道に立つ者は、道の始まりに立っていることを知るべきである。
つまり常に初心を忘れず、“道に達した“と自惚れることは禁物である。
道とは、人として生きる上で必要な不律で有り、合氣道を通してそれを悟ることは、大切な人生訓を得ることになる。
合氣道を知るとは、このような道を知ることに外ならない。
社会生活の中でそれを実践することが、即ち、人の使命を全うするということになろう。
道は、難しく考えると難しいものになるが、足元の現実に目をむけて、気付いたことから始めれば難しいものではない。
現代は、複雑な社会を構成していて、ひとりひとりは-個の歯車に過ぎず、ともすれば自分だけを見つめて社会全体を考えなくなりがちである。

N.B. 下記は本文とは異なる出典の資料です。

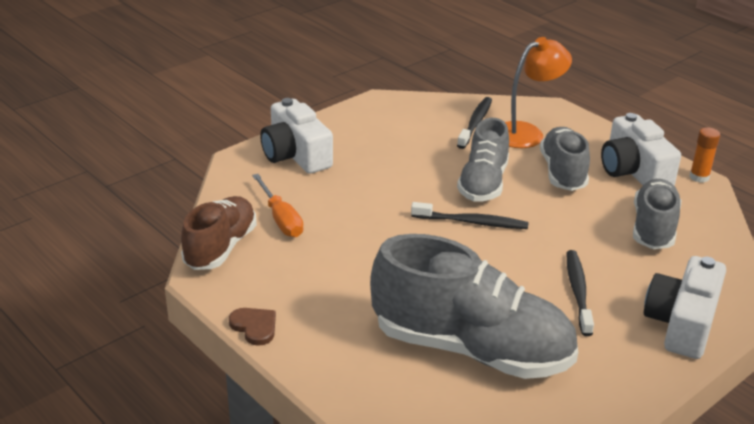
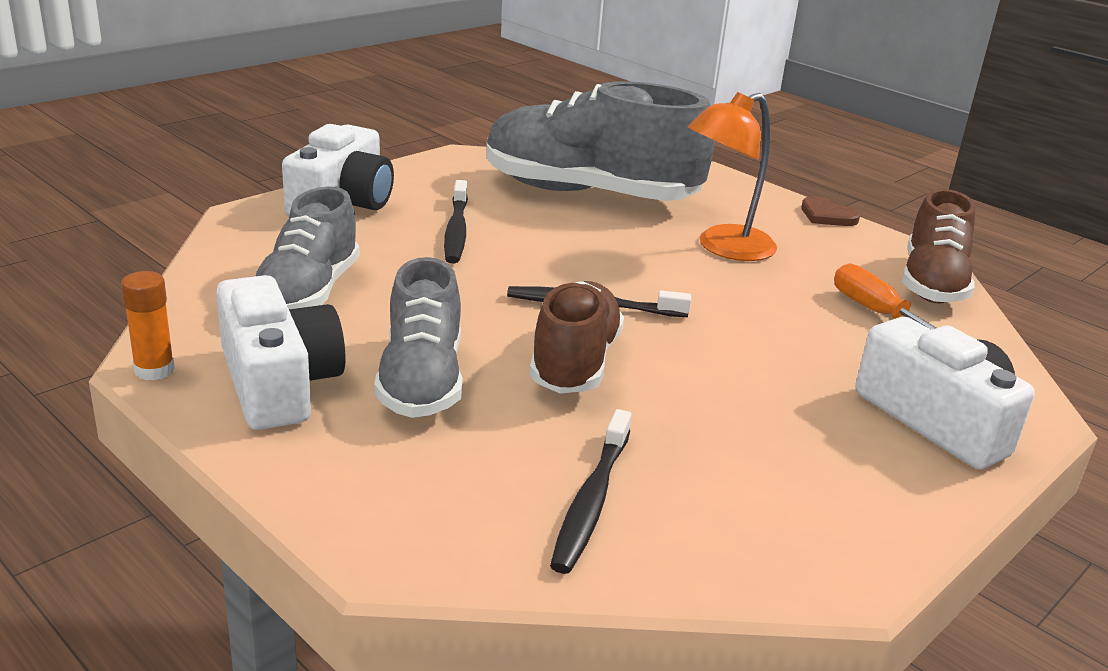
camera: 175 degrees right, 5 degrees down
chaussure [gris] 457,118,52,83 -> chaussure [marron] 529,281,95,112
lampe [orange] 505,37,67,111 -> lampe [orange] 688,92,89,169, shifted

不平不満も出てくるであろう、然し、少なくとも道に入っているものは、己れの使命を果たし、社会に押しつぶされない自分になることが必要である。
合氣道を通じて己の道を見出し、不平不満のない安心立命の境地を得ることができれば、合氣道を創始した開祖もきっと喜ぶことであろう。
私は、このような生活を「実りある生活」と考え、子から孫へと伝えてゆきたいのである。
つまり、合氣道を知ることは、自分を知ることであり、それ故に合氣道を鏡として戴きたいのである。
合氣道の本質は、自分の足元にある、ということを知るべきであろう。